Return every line of the records below unchanged and in the same order.

● ● ●

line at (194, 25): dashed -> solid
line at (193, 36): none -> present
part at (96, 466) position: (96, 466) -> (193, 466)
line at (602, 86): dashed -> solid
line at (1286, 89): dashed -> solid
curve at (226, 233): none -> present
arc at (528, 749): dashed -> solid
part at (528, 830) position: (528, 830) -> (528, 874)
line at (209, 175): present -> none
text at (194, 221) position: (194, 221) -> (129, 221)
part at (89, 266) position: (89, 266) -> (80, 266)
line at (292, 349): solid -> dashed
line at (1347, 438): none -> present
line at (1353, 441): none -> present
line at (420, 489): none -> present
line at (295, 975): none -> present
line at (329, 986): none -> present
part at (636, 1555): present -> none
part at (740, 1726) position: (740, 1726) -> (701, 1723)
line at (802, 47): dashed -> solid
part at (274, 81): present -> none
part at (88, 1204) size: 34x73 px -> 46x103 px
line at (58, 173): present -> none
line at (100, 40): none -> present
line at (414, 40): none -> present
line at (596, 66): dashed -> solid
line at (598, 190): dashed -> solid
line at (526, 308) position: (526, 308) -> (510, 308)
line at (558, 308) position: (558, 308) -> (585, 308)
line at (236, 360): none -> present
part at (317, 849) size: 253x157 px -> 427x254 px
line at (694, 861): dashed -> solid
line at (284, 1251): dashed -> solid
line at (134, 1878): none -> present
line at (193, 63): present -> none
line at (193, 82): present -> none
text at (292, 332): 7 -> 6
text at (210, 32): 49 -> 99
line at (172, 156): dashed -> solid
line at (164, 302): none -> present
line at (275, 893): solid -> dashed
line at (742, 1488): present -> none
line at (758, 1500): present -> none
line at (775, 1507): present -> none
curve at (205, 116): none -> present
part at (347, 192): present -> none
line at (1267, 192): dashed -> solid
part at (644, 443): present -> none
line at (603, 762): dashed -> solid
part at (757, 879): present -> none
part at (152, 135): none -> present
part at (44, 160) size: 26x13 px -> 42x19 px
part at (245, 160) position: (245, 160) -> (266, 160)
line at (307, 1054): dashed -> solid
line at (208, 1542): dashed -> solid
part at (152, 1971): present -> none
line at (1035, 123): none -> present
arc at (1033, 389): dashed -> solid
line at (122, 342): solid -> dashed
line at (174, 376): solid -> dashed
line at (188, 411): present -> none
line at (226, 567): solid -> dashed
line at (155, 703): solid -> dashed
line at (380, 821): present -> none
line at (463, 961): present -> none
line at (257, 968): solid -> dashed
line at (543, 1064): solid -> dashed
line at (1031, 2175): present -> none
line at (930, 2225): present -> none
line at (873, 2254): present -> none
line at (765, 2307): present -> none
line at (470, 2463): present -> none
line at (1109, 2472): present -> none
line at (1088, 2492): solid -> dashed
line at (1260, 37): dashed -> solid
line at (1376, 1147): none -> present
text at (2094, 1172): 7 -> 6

● ● ●

* Task output *
line at (194, 25): dashed -> solid
line at (193, 36): none -> present
part at (96, 466) position: (96, 466) -> (193, 466)
line at (602, 86): dashed -> solid
line at (1286, 89): dashed -> solid
curve at (226, 233): none -> present
arc at (528, 749): dashed -> solid
part at (528, 830) position: (528, 830) -> (528, 874)
line at (209, 175): present -> none
text at (194, 221) position: (194, 221) -> (129, 221)
part at (89, 266) position: (89, 266) -> (80, 266)
line at (292, 349): solid -> dashed
line at (1347, 438): none -> present
line at (1353, 441): none -> present
line at (420, 489): none -> present
line at (295, 975): none -> present
line at (329, 986): none -> present
part at (636, 1555): present -> none
part at (740, 1726) position: (740, 1726) -> (701, 1723)
line at (802, 47): dashed -> solid
part at (274, 81): present -> none
part at (88, 1204) size: 34x73 px -> 46x103 px
line at (58, 173): present -> none
line at (100, 40): none -> present
line at (414, 40): none -> present
line at (596, 66): dashed -> solid
line at (598, 190): dashed -> solid
line at (526, 308) position: (526, 308) -> (510, 308)
line at (558, 308) position: (558, 308) -> (585, 308)
line at (236, 360): none -> present
part at (317, 849) size: 253x157 px -> 427x254 px
line at (694, 861): dashed -> solid
line at (284, 1251): dashed -> solid
line at (134, 1878): none -> present
line at (193, 63): present -> none
line at (193, 82): present -> none
text at (292, 332): 7 -> 6
text at (210, 32): 49 -> 99
line at (172, 156): dashed -> solid
line at (164, 302): none -> present
line at (275, 893): solid -> dashed
line at (742, 1488): present -> none
line at (758, 1500): present -> none
line at (775, 1507): present -> none
curve at (205, 116): none -> present
part at (347, 192): present -> none
line at (1267, 192): dashed -> solid
part at (644, 443): present -> none
line at (603, 762): dashed -> solid
part at (757, 879): present -> none
part at (152, 135): none -> present
part at (44, 160) size: 26x13 px -> 42x19 px
part at (245, 160) position: (245, 160) -> (266, 160)
line at (307, 1054): dashed -> solid
line at (208, 1542): dashed -> solid
part at (152, 1971): present -> none
line at (1035, 123): none -> present
arc at (1033, 389): dashed -> solid
line at (122, 342): solid -> dashed
line at (174, 376): solid -> dashed
line at (188, 411): present -> none
line at (226, 567): solid -> dashed
line at (155, 703): solid -> dashed
line at (380, 821): present -> none
line at (463, 961): present -> none
line at (257, 968): solid -> dashed
line at (543, 1064): solid -> dashed
line at (1031, 2175): present -> none
line at (930, 2225): present -> none
line at (873, 2254): present -> none
line at (765, 2307): present -> none
line at (470, 2463): present -> none
line at (1109, 2472): present -> none
line at (1088, 2492): solid -> dashed
line at (1260, 37): dashed -> solid
line at (1376, 1147): none -> present
text at (2094, 1172): 7 -> 6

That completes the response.